Europe's trade leaders are scheduled to meet March 7 to formally discuss retaliatory measures, according to Politico.

President Donald Trump on March 1 stated his intention to impose a 25% tariff on all U.S. steel imports as well as a 10% tariff on all U.S. aluminum imports, an announcement that sparked concern from U.S. steel and aluminum producers as well as producers of consumer products that could either be forced to raise prices or be targeted in retaliation from a number of countries.

The report sparked concerns from a number of industry trade groups.

Steve Lamar, executive vice president of the American Apparel & Footwear Association, said in an interview with S&P Global Market Intelligence that the European Union represents the second-largest export market for apparel and footwear, second only to Canada. Retaliatory tariffs would run counter to the Trump administration's objective of making American companies more competitive, Lamar said, adding that he has never seen a global trade environment as hostile as the current one.

"Were we expecting this? No," Lamar said. "But we've been down this road before. What it shows is there are no winners in a trade war."

Of the $2.3 billion total of U.S. apparel exports to the world in 2017, the EU represented nearly $300 million, according to the American Apparel & Footwear Association. U.S. domestic exports of blue jeans to the EU reached a little more than $25 million in 2017, making it the second-largest export market for the product behind Canada.

"We don't make a lot in the U.S. but what we do make, we export," Lamar said. "The stuff we produce here we do tend to sell abroad. So we're very jealously protective of our export markets. We like them and want to keep them and grow them. The thought that the U.S. government is inviting other countries to impose tariffs on our products by going down this path is nauseating to us."

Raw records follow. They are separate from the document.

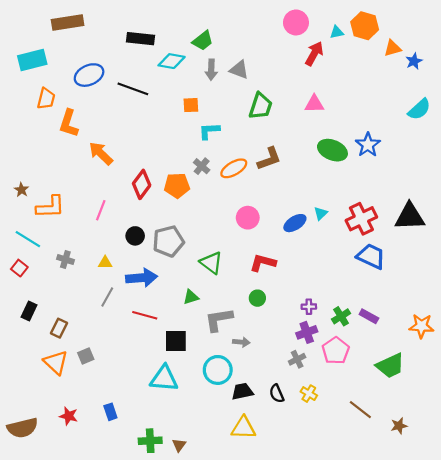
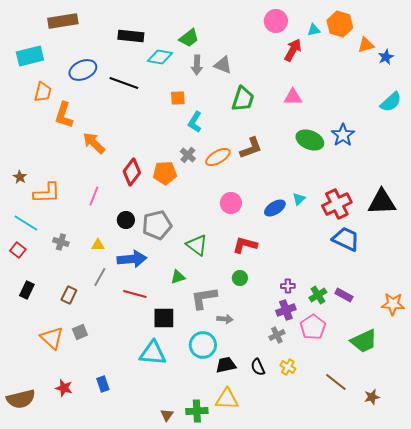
cyan L-shape: (209, 131) -> (195, 122), turned -55
brown rectangle: (59, 328) -> (69, 295), moved
green cross: (150, 441) -> (197, 411), moved

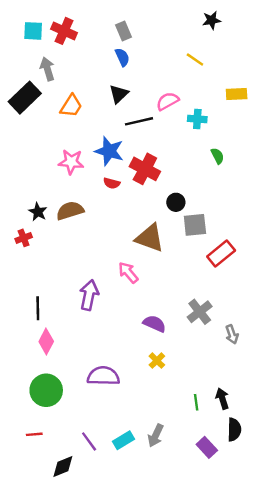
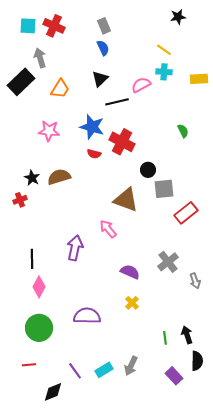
cyan cross: (197, 119) -> (164, 72), moved
pink star: (71, 162) -> (49, 131), moved

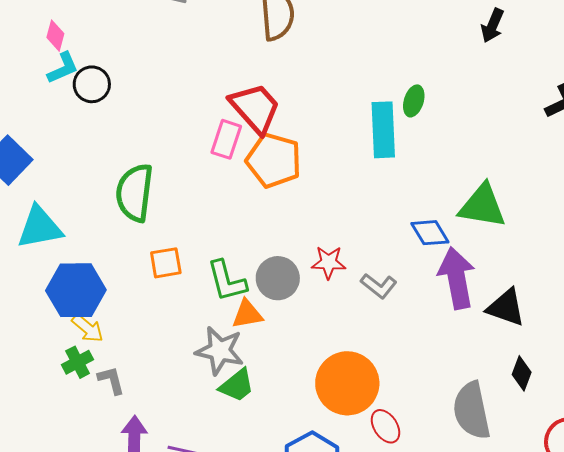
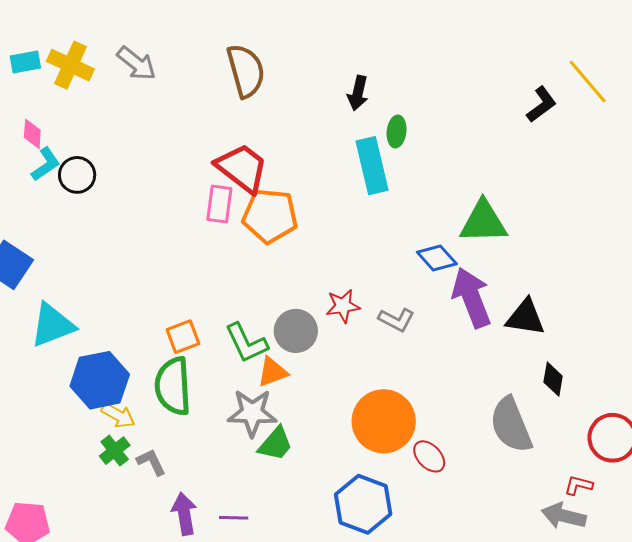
black arrow: (492, 26) -> (358, 93), moved
green semicircle: (135, 193) -> (173, 386), moved

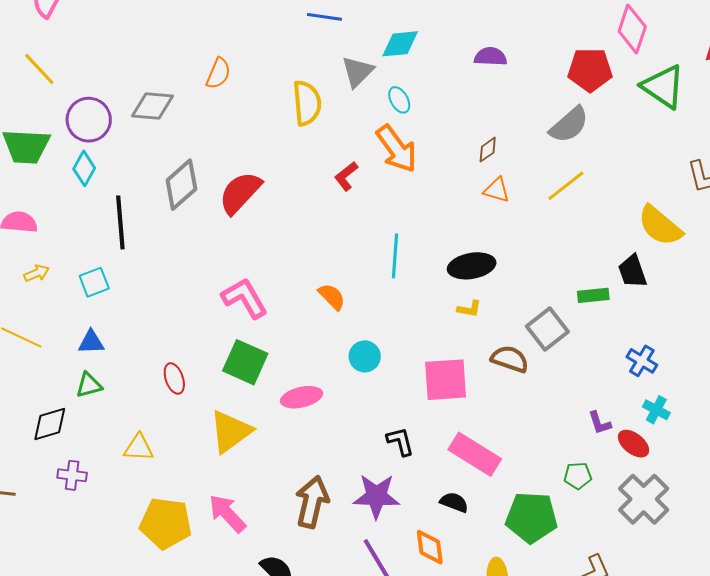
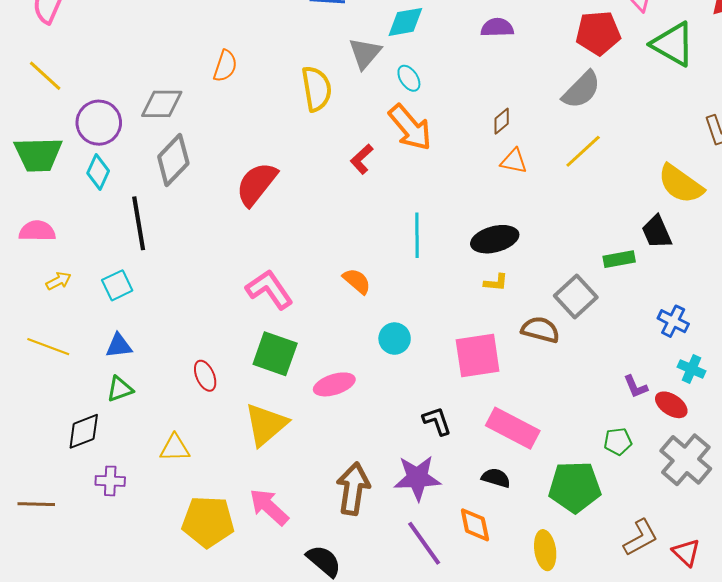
gray diamond: (181, 185) -> (173, 160), moved

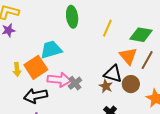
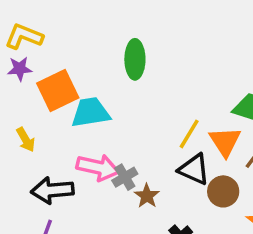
yellow line: (107, 28) -> (189, 134), moved
orange square: (36, 67) -> (58, 90), moved
yellow arrow: (17, 69) -> (26, 140), turned -32
brown star: (106, 86) -> (147, 196), moved

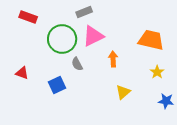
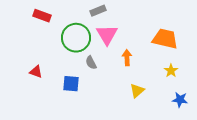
pink triangle: (93, 36) -> (107, 35), turned -35
blue square: (57, 85) -> (71, 84), turned 30

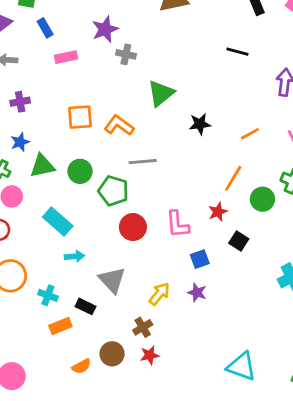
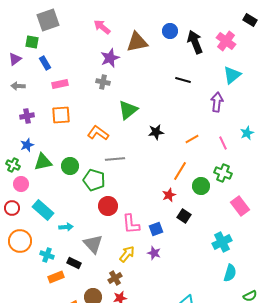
purple star: (105, 29) -> (110, 58), moved
orange square: (80, 117) -> (61, 115), moved
cyan rectangle: (58, 221) -> (43, 210), moved
pink L-shape: (177, 224) -> (131, 224), moved

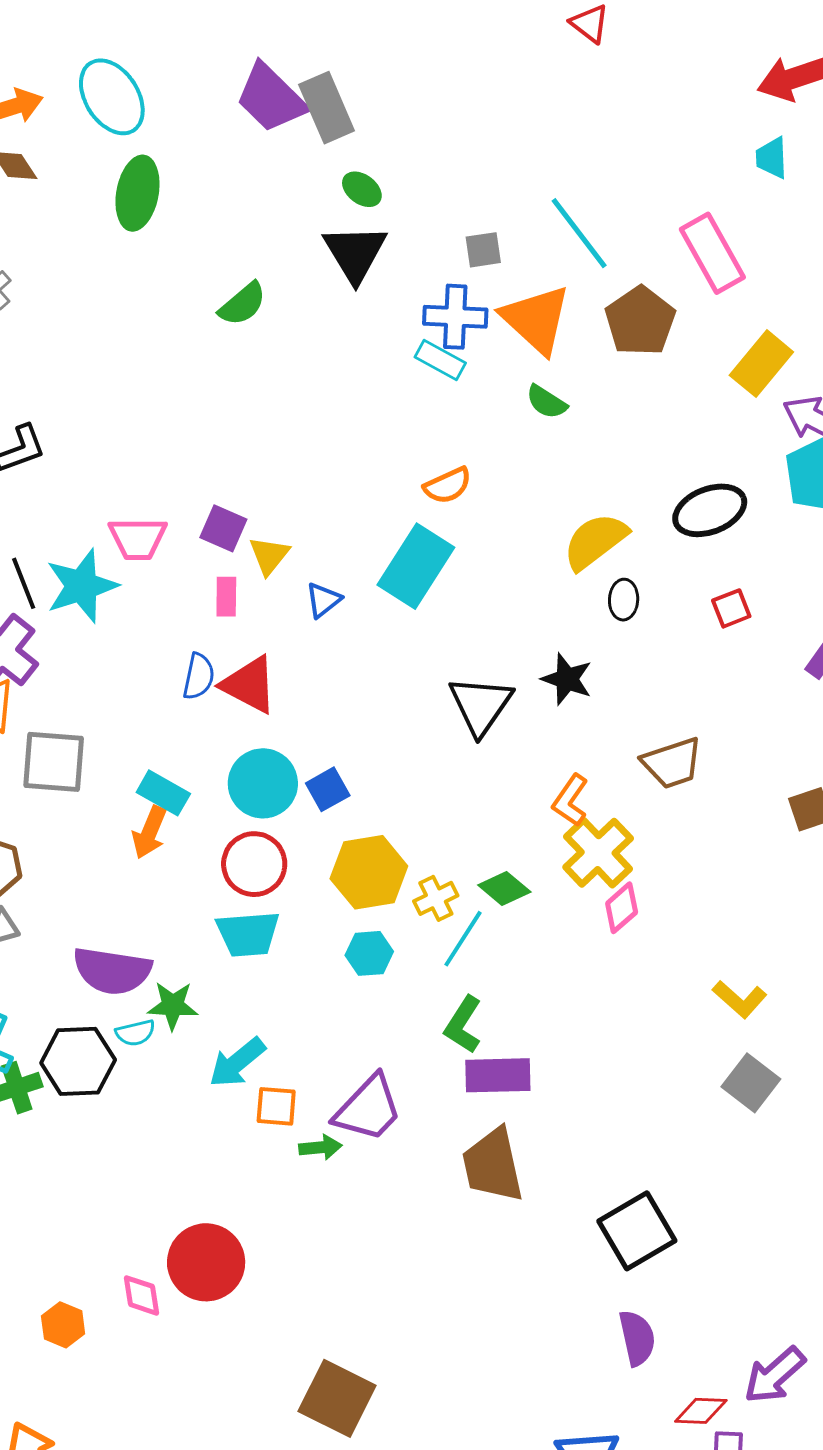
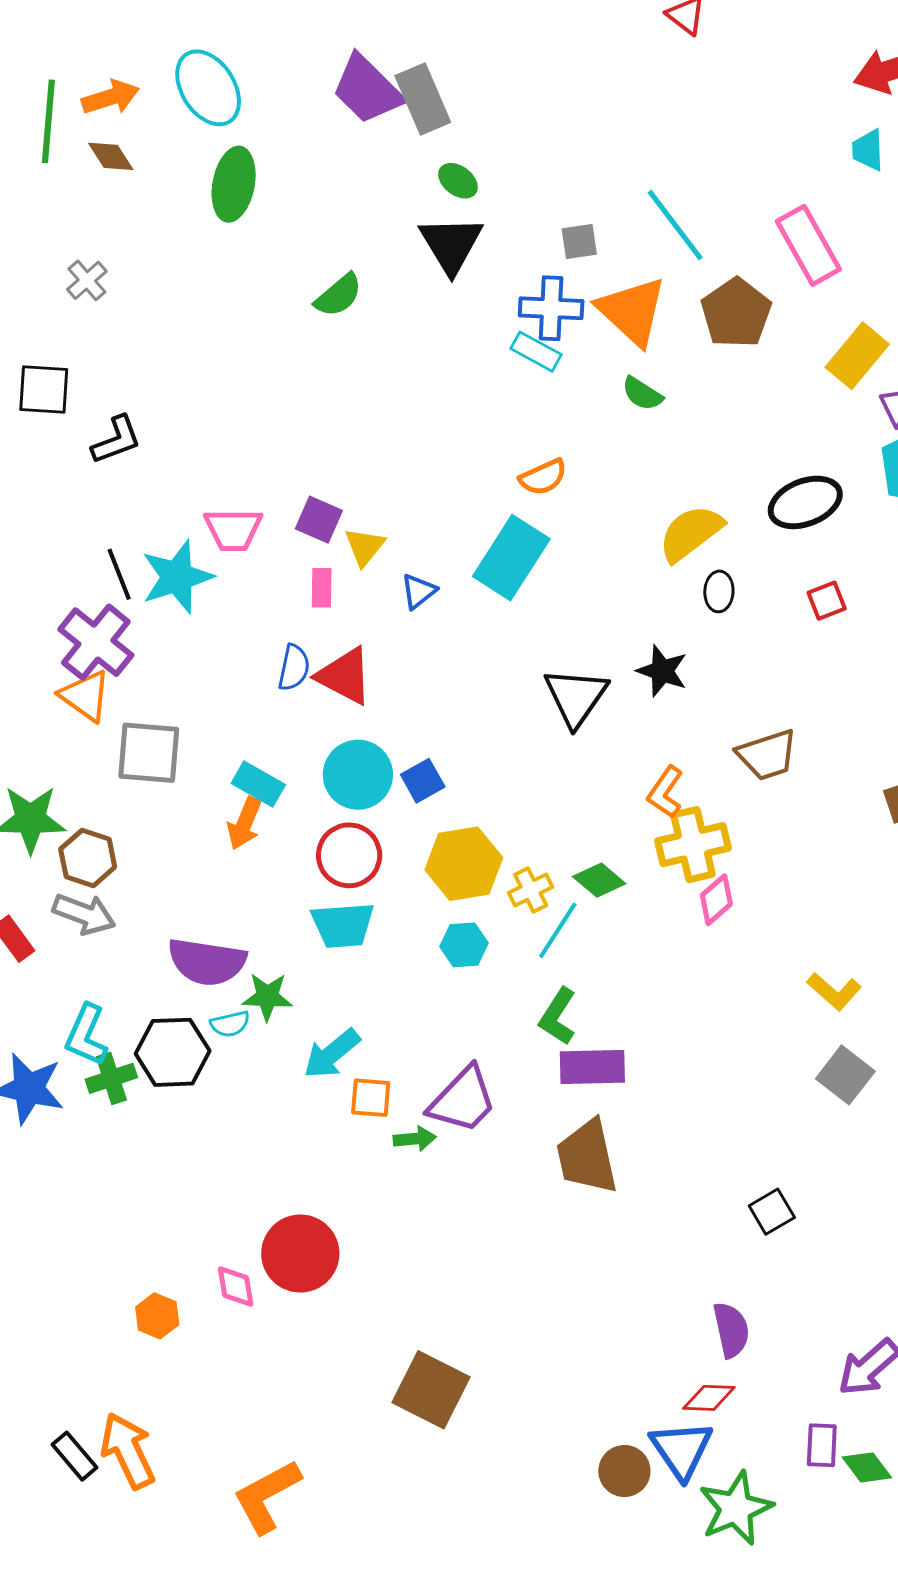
yellow cross: (598, 853) -> (693, 845), turned 30
black square: (637, 1231) -> (772, 1212), moved, size x0.6
red diamond: (701, 1411) -> (709, 1398), moved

Francine Lamoriello, executive vice president of global strategies for the Personal Care Products Council, a trade group representing cosmetic manufacturers, distributors and suppliers, said U.S. manufacturers export roughly $3 billion annually to the EU, which also includes products exported by European-owned companies with American manufacturing facilities.

"International trade is a critical component to the success of our industry and significantly contributes to our ability to expand manufacturing and employment, and support other industries such as advertising, packaging, and transportation," Lamoriello said. "Our industry is strongly opposed to any increases in tariffs affecting US-EU trade."

Matt Priest, president and CEO of the Footwear Distributors and Retailers of America said in an interview that although none of the footwear industry's top-10 export markets are in Europe, the broader impact of tariffs on consumer products could drive up supply chain costs across the board, which could limit disposable income for consumers, effectively limiting spending on footwear in the U.S.

"At first glance, it's obviously concerning," Priest said. "Any kind of retaliation is concerning."